:: Texte source

Enfin, un critère plus subjectif mais vital : les 3B.
Bon contact, bon feeling, bonne humeur.
Tant qu’à rester une journée entière en salon et deux soirées en off avec des gens, vaut mieux que le courant passe. Sinon, je te raconte pas l’ambiance…
Avec Tiphaine, Olivia et Stéphane, ça a fait tilt dès le premier contact, confirmé par les suivants en salon et/ou via le web. Essentiel pour moi, fallait que je me sente à l’aise et en confiance pour les embarquer.
Attention, détail qui a son importance dans la sélection. Il faut que les auteurs aient le droit de vendre leurs bouquins en direct, ce qui n’est pas toujours possible pour ceux publiés à compte d’éditeur. Joies des obligations contractuelles… Vaut donc mieux contacter l’éditeur pour avoir son accord.
4 – L’organisation
Une fois le choix arrêté, lister TOUT ce qu’il y aura à faire et à penser, en hiérarchisant par ordre d’importance (et un peu par ordre chronologique aussi).
Quitte à enfoncer une porte ouverte, les quatre premiers points sont primordiaux et forment le squelette de l’organisation.
La liste qui suit peut sembler courte, mais n’oublie pas que chaque poste s’assortit d’une série de questions sur le qui, quoi, comment, où, quand, combien…
- Transport
- Déplacement
- Navette
- Hébergement
- Restauration
- Jour J
- Off
- Livres
- Communication
- Divers (éternelle rubrique fourre-tout)
Ensuite, lancer les invitations aux auteurs. (Astuce : tu auras pris soin de prévoir un ou deux noms de secours en cas de refus.)
Une fois que ton casting a accepté, envoyer à chacun une fiche avec les infos à transmettre et à demander.
À transmettre : lieu, date et horaires du salon, ton mail, ton téléphone (indispensable pour la communication la plus directe possible en cas d’imprévu de dernière minute, style train en retard), le détail de la prise en charge.

::::

> Consigne: Peux-tu reprendre le texte sur l'invitation d'auteurs à un salon du livre à partir de l'endroit où il s'arrête ?

:: Entrées répertoriées

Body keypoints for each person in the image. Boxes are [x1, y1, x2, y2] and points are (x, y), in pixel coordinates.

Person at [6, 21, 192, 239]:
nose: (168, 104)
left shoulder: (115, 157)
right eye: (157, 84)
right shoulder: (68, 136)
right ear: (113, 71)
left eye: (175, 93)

::::

> Réponse:
À demander : biographie et photo (que tu transmettras aux organisateurs pour leur communication), mail et téléphone, jour et heure d’arrivée et de départ (pour prévoir l’hébergement, les navettes et les repas).
Pour le trajet jusqu’au premier checkpoint (la ville du salon), tes auteurs sont adultes et autonomes, à eux de se débrouiller avec leur moyen de transport.
Pour le déplacement jusqu’au salon lui-même, à moins que tous tes auteurs ne disposent de leur voiture, il faudra prévoir des navettes. Soit tu t’arranges avec tes auteurs motorisés pour qu’ils embarquent leurs collègues piétons, soit tu vois avec les organisateurs pour essayer de greffer tes ouailles sur leur réseau de navettes.
L’hébergement, c’est tout simple. Tu choisis un hôtel et tu réserves les piaules.
La restauration, pas compliqué non plus. Dans le cas des Halliennales, la cantine des auteurs est accessible aux indépendants moyennant l’achat d’un ticket. Sinon, tous les salons ont ce qu’il faut à proximité : restaurant, sandwicherie, food truck…
Pour les moments off (ici deux soirs, la veille et juste après le salon), tu comptes les places à réserver au resto en fonction des jours d’arrivée et de départ de tes invités. (Et t’auras compris à la mention du mot “resto” qu’il faut prévoir dans quelle gargote tu les emmèneras.)
Côté livres, le stand du blog a été conçu pour fonctionner en vente directe. C’est-à-dire que les auteurs arrivent avec leurs exemplaires, ils repartent avec leurs invendus et l’intégralité du produit de leurs ventes.
Dans l’absolu, à eux de se débrouiller avec leur stock. En pratique, à toi de les épauler pour trouver des solutions. Je pense par exemple aux auteurs qui viennent en train, moyen de locomotion peu compatible avec le transport de vingt kilos de bouquins.
À ce stade, au moins sur le papier, tes auteurs sont sur place, avec un toit, une gamelle remplie et des bouquins à dédicacer. L’essentiel est bouclé.
Les “divers” de la rubrique fourre-tout relèvent du fignolage. Sur ma liste, j’ai noté de bricoler des chevalets, amener des bouteilles d’eau et de quoi grignoter, rédiger une belle feuille de route récapitulative…
Rien d’essentiel, mais je l’ai constaté sur d’autres salons : les détails font la différence entre un auteur content et un auteur heureux.
5 – La communication
On sort de l’organisation lourde tout en restant dans l’indispensable : la promotion de l’événement et de tes ouailles. Sur ce versant, ça dépendra de tes réseaux et de tes compétences.
Pour cette opération, j’ai monté un plan de com’ allant de janvier à octobre, en variant les contenus et les formats (teasing, bio et biblio, annonce courte, interview, graphisme, vidéo…).
Vu que la communication et moi, ça fait deux, j’ai utilisé un joker sur l’air de Qui veut gagner des millions ?, l’appel à une amie qui bosse dans la com’ afin qu’elle jette un œil professionnel sur le dossier, valide, corrige, apporte ses lumières et ses idées… et rassure le grand anxieux que je suis (mission accomplie, encore merci !).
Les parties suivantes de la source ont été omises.